Entre os encontros, estão compromissos com a JBS, CNI e Nelson Wilians, todos envolvidos em processos no Supremo
O presidente do Supremo Tribunal Federal (STF), Luís Roberto Barroso, participou em maio de pelo menos seis eventos organizados ou financiados por empresas, escritórios e grupos com interesses diretos em processos que tramitam na Corte. A agenda, que incluiu compromissos no Brasil e no exterior, reacendeu o debate sobre a proximidade entre ministros do Supremo e partes interessadas nas decisões do tribunal.
A movimentação se intensificou com uma viagem a Nova York na semana do dia 12, quando Barroso participou de três eventos. Um deles foi promovido pelo jornal Valor Econômico e teve a JBS como patrocinadora master. A gigante do setor de carnes, controlada pelos irmãos Wesley e Joesley Batista, acompanha de perto ações que correm no STF. Wesley Batista esteve presente no evento, apesar de não ter sido palestrante.
A JBS, envolvida em desdobramentos da Lava Jato, responde por diversos processos no Supremo. Um deles envolve a suspensão, por decisão do ministro Dias Toffoli, do pagamento de R$ 10,3 bilhões no acordo de leniência firmado com o MPF no âmbito da Operação Greenfield. Em outro caso, também decidido por Toffoli, foi trancado um inquérito que investigava o diretor jurídico da empresa por suposta difamação contra um procurador da República. A JBS não quis comentar os episódios.
Ainda em Nova York, Barroso participou de outros dois eventos, um organizado pela Lide Brasil e outro pela revista Veja. Juntos, os encontros reuniram 30 patrocinadores e apoiadores, dois deles também com interesses em causas em andamento no STF.
De volta ao Brasil, a agenda seguiu com duas palestras sobre inteligência artificial, tema de livro recente do ministro. Um dos encontros aconteceu na casa de Fernando Cavalcanti, então vice-presidente do Nelson Wilians Advogados, escritório com dezenas de ações no STF. O evento, segundo nota do escritório, foi promovido pela revista GPS e não teve financiamento institucional do grupo, que reforçou que “iniciativas de natureza pessoal não se confundem com a atuação institucional”.

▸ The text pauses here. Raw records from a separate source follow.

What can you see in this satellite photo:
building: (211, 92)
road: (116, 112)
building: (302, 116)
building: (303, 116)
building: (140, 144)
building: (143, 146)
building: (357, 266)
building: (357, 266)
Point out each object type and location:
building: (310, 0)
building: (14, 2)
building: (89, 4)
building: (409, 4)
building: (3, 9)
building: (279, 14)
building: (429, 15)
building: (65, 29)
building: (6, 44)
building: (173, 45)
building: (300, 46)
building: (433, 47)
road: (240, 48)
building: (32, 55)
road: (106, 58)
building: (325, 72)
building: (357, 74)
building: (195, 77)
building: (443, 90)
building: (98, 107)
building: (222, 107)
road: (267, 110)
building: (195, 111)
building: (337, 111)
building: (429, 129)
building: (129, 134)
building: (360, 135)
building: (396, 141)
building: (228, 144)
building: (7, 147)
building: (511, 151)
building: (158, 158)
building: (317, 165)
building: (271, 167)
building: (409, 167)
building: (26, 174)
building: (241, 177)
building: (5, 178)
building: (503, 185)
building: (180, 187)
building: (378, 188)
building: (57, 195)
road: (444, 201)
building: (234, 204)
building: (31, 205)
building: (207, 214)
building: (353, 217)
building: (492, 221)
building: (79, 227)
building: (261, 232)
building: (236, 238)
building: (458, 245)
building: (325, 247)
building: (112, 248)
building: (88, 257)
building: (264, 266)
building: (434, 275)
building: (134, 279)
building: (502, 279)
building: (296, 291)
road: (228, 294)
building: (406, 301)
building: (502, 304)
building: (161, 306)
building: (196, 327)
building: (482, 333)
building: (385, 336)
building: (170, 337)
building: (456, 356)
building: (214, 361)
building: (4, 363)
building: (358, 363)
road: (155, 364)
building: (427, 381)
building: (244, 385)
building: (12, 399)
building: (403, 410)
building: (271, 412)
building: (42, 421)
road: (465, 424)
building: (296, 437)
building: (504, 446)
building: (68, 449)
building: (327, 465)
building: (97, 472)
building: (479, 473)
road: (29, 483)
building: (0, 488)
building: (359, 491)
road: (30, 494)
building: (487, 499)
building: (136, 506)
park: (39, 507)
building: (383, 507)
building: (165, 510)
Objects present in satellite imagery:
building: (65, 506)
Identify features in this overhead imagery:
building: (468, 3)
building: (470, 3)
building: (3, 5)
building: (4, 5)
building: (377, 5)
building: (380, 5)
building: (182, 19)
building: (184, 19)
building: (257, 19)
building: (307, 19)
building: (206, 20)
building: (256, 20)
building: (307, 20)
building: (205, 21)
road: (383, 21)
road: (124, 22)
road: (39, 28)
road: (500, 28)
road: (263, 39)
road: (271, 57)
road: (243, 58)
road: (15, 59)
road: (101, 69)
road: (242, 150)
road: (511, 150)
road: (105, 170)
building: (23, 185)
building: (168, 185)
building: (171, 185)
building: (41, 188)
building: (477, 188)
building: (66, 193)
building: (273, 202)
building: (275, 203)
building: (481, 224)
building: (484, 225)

A banca jurídica, porém, é parte ativa em pelo menos sete processos no Supremo, todos relacionados à tentativa de derrubada de decisões da Justiça do Trabalho que reconheceram vínculo empregatício entre ex-funcionários e empresas. Até agora, a Nelson Wilians recebeu decisões favoráveis em todos.
A agenda de Barroso em maio se encerrou com participação em evento da Confederação Nacional da Indústria (CNI), no dia 26. A entidade figura em cerca de 30 ações no STF, incluindo uma em que contesta a cobrança adicional para custear aposentadoria especial de trabalhadores expostos a ruído excessivo no ambiente laboral.
Apesar das críticas, o STF nega qualquer conflito de interesses. Em nota, a Corte afirmou que o ministro apenas cumpre sua função institucional de dialogar com diferentes segmentos sociais, incluindo empresários, advogados e movimentos indígenas. Barroso, por sua vez, minimizou as críticas.
“No Brasil existem duas grandes categorias de pessoas: as que fazem alguma coisa e as que têm razão. Portanto, a gente tem que continuar fazendo e deixar parado as que têm razão e precisam vender jornal falando bobagem”.